= Charles Plympton Smith =

American politician

Charles Plympton Smith (born June 1, 1954, in Burlington, Vermont) is the Interim Executive Director of the Flynn Center for the Performing Arts in Burlington, Vermont. He is a former banker and politician from the U.S. state of Vermont who served in the Vermont House of Representatives. The son of banker and state senator Frederick Plympton Smith, he received a B.A. from Harvard College in 1978, following which he attended the University of Melbourne, Melbourne Australia on a one-year Rotary Foundation Scholarship. From 1975 to 1978 he served two terms in the Vermont House of Representatives, alternating semesters between Harvard and the legislature, which meets only in the spring. He was nominated by both the Democratic and Republican parties.

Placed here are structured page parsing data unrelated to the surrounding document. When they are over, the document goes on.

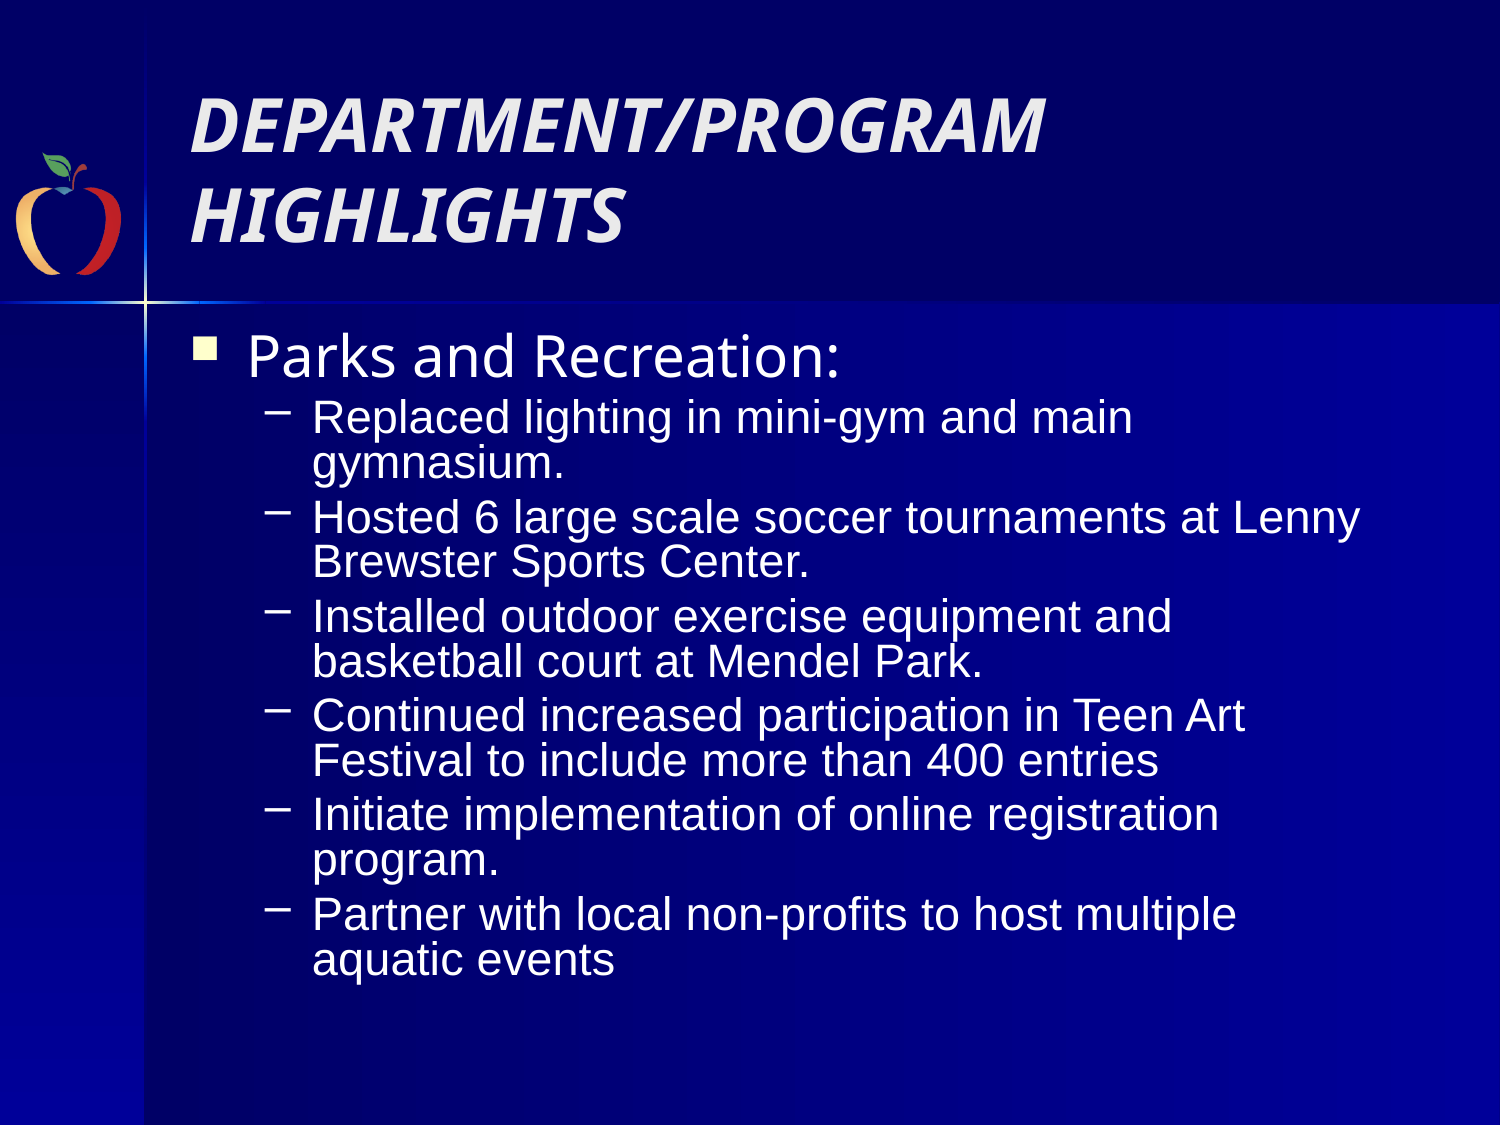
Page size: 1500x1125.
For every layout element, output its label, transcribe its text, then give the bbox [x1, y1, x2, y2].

list Parks and Recreation: Replaced lighting in mini-gym and main gymnasium. Hosted 6 large scale soccer tournaments at Lenny Brewster Sports Center. Installed outdoor exercise equipment and basketball court at Mendel Park. Continued increased participation in Teen Art Festival to include more than 400 entries Initiate implementation of online registration program. Partner with local non-profits to host multiple aquatic events [174, 324, 1413, 1001]
picture [0, 149, 151, 283]
title DEPARTMENT/PROGRAM HIGHLIGHTS [174, 49, 1413, 286]
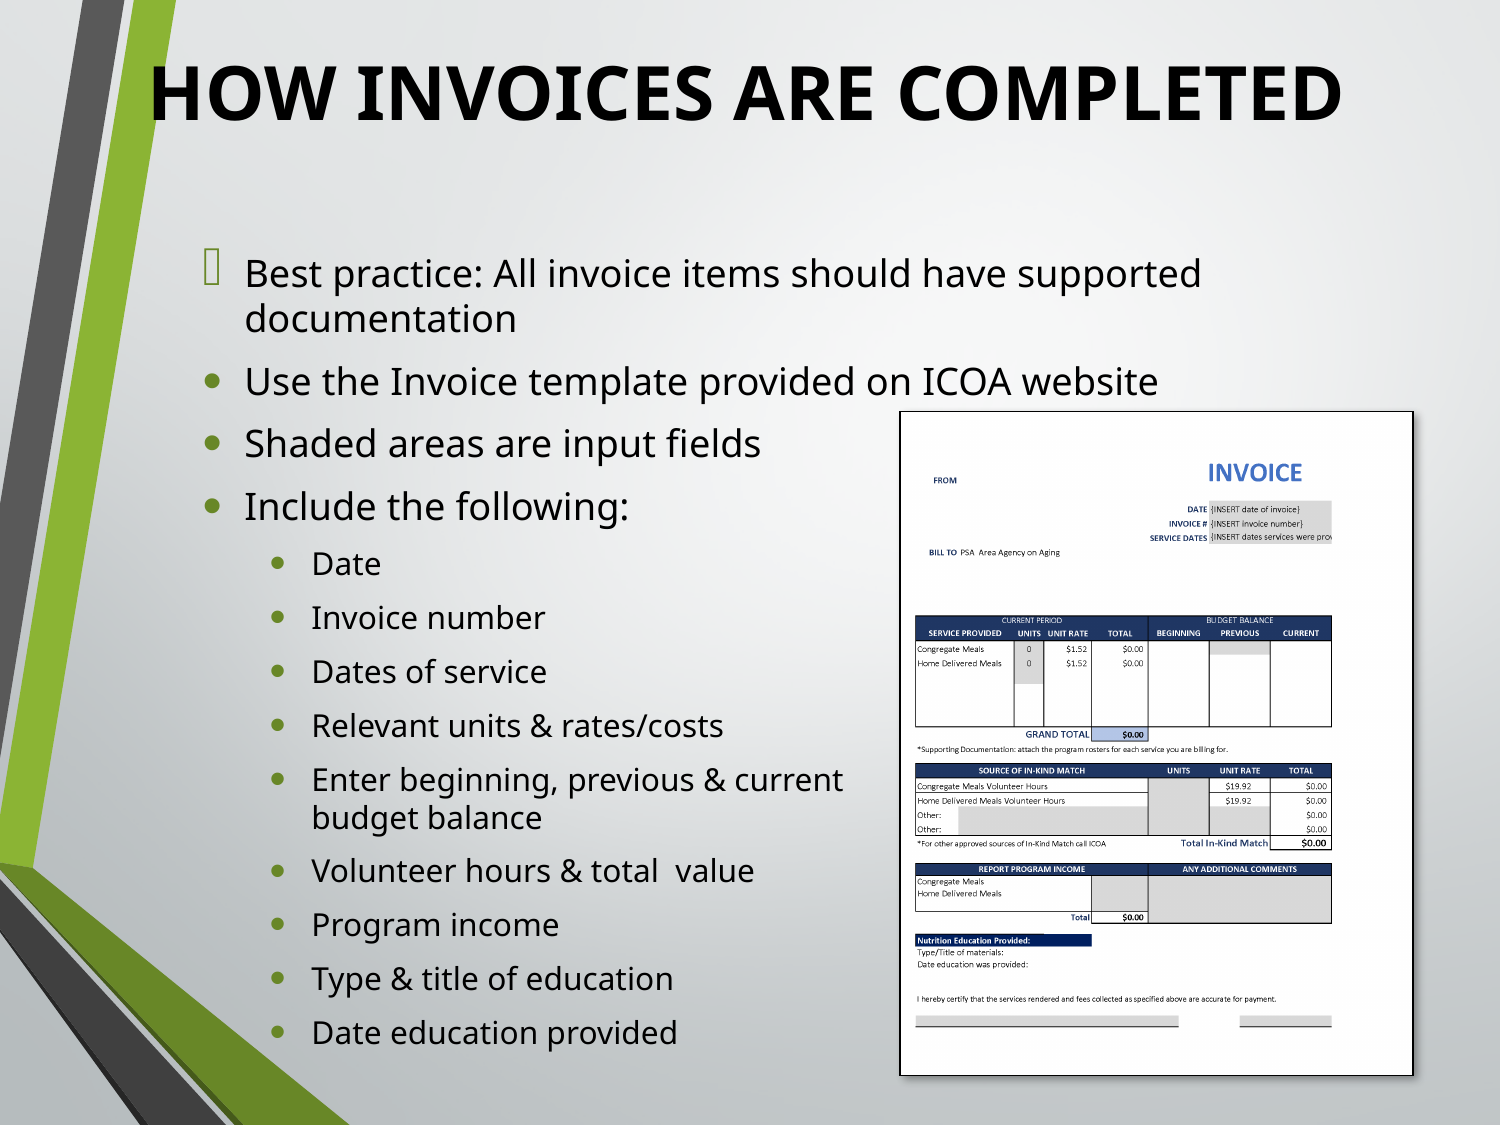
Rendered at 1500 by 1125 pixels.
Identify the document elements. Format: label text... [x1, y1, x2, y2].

title How Invoices Are Completed [66, 37, 1429, 150]
picture [900, 412, 1413, 1076]
list Best practice: All invoice items should have supported documentation Use the Invoice template provided on ICOA website Shaded areas are input fields Include the following: Date Invoice number Dates of service Relevant units & rates/costs Enter beginning, previous & current budget balance Volunteer hours & total value Program income Type & title of education Date education provided [187, 237, 1500, 1063]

In 1980, he was appointed to the Vermont Public Service Board. From 1981 to 1983 he was staff director and administrative assistant for then-Congressman James Jeffords. From 1984 to 1987 he was vice-president of sales and marketing for Transphase Systems, Inc. in California. From 1988 to 1996 he was district vice-president of KeyBank, National Association in Burlington, Vermont, then president and senior commercial lender until 2002.

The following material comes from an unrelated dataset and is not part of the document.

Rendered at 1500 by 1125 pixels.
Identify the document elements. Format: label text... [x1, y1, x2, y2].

In January 2003, he was appointed secretary to the Vermont Agency of Human Services by Governor Jim Douglas. From February 2005 until March 2006 he was secretary of the Vermont Agency of Administration. On January 27, 2006, he was named president of the Snelling Center for Government and served in this role until November 2009.

He is now a management consultant residing in Burlington and has taken on interim roles such as president of Vermont PBS (2014–2015), president of the Vermont Symphony Orchestra (2015–2016), COO of Vermont Energy Investment Corporation (2016–2017), and most recently as executive director of the Flynn Center (2020–2021). He is also a principal in the building and management of the largest solar-power array in Vermont at Whitcomb Farm in Essex, Vermont.

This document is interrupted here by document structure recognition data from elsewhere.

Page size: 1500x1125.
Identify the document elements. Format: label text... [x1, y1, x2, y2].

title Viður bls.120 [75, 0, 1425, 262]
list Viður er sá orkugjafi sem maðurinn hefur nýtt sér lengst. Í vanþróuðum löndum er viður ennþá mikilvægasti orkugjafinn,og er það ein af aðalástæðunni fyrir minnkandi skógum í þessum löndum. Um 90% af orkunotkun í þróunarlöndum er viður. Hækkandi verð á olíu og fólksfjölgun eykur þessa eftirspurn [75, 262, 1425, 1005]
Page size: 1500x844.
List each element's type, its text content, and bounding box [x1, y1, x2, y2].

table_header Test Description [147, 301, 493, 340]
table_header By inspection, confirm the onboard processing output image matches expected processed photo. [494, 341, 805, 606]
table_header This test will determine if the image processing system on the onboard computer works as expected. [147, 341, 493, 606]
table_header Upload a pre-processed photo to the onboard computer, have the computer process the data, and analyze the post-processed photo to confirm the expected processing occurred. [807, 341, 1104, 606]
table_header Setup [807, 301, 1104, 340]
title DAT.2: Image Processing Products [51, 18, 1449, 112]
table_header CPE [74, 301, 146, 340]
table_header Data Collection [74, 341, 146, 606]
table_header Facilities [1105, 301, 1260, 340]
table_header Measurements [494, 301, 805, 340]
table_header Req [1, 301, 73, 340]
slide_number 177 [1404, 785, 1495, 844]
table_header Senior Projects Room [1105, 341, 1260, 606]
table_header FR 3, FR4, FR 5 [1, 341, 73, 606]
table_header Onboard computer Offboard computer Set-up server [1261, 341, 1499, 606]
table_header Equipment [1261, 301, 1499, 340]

Smith's board memberships include or have included Cathedral Square Corporation; New England Culinary Institute; Blue Cross and Blue Shield of Vermont (current chairman); Vermont Energy Investment Corporation; United Way of Chittenden County, as chair of its Community Investment Committee; Dental Dental of Vermont; Greater Burlington Industrial Corporation; and the board of trustees of Champlain College.

He lives in Burlington, Vermont, with his wife, Amy Mellencamp. They have two children: Emily Mellencamp Smith and Charles Plympton Smith V. Charles is the younger brother of former U.S. Congressman Peter Plympton Smith.